Exercise directions:
Please output the data exactly, minus pictures.

------------------------------------------------------------

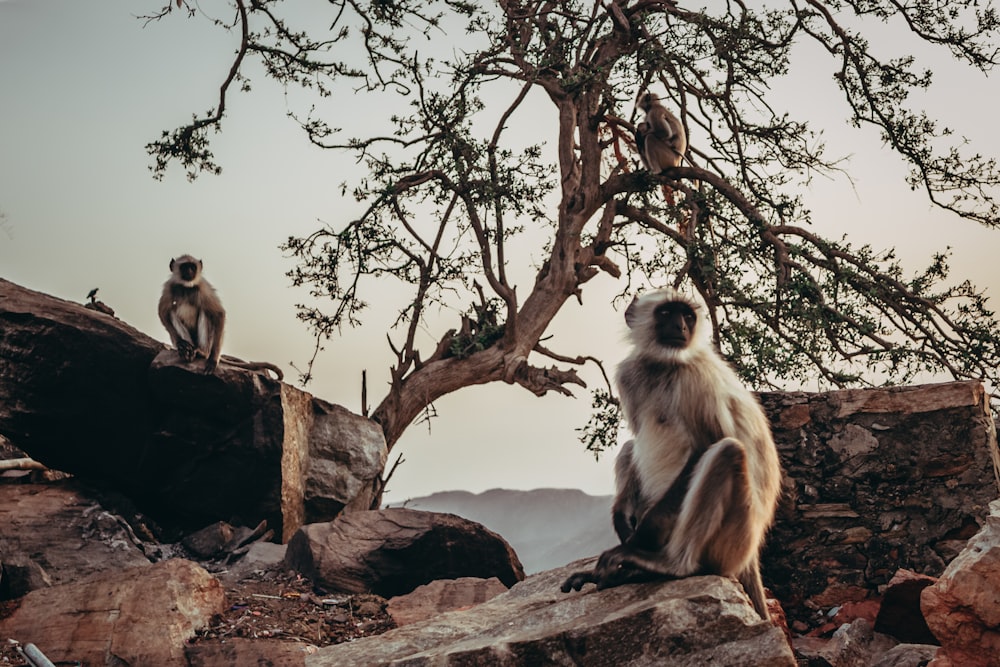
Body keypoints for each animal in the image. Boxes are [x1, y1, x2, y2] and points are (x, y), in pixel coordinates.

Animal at [158, 254, 286, 380]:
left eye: (192, 267)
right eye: (185, 267)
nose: (189, 272)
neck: (187, 287)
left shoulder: (204, 287)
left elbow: (219, 314)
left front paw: (213, 360)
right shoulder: (169, 286)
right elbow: (162, 312)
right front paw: (181, 343)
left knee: (205, 312)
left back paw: (202, 353)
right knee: (172, 312)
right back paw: (187, 351)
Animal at [564, 288, 780, 620]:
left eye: (687, 315)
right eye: (667, 313)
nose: (681, 327)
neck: (663, 365)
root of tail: (751, 555)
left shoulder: (696, 376)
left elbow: (709, 442)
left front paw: (641, 539)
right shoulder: (629, 374)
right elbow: (635, 440)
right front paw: (623, 523)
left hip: (734, 540)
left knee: (727, 451)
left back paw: (669, 565)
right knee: (630, 447)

------------------------------------------------------------

Exercise result:
Body keypoints for each animal in the image. Boxes are [x1, y1, x2, y2] and points are (x, y), in pixel coordinates.

Animal at [158, 254, 286, 380]:
left eye: (192, 267)
right eye: (185, 267)
nose: (189, 272)
neck: (187, 287)
left shoulder: (204, 287)
left elbow: (219, 314)
left front paw: (213, 360)
right shoulder: (169, 286)
right elbow: (162, 312)
right front paw: (181, 343)
left knee: (205, 312)
left back paw: (202, 353)
right knee: (172, 312)
right back paw: (187, 351)
Animal at [564, 288, 780, 620]:
left eye: (687, 315)
right eye: (667, 313)
nose: (681, 327)
neck: (663, 365)
root of tail: (751, 555)
left shoulder: (696, 376)
left elbow: (709, 442)
left front paw: (641, 539)
right shoulder: (629, 374)
right elbow: (635, 440)
right front paw: (623, 523)
left hip: (734, 540)
left knee: (727, 451)
left back paw: (669, 565)
right knee: (630, 447)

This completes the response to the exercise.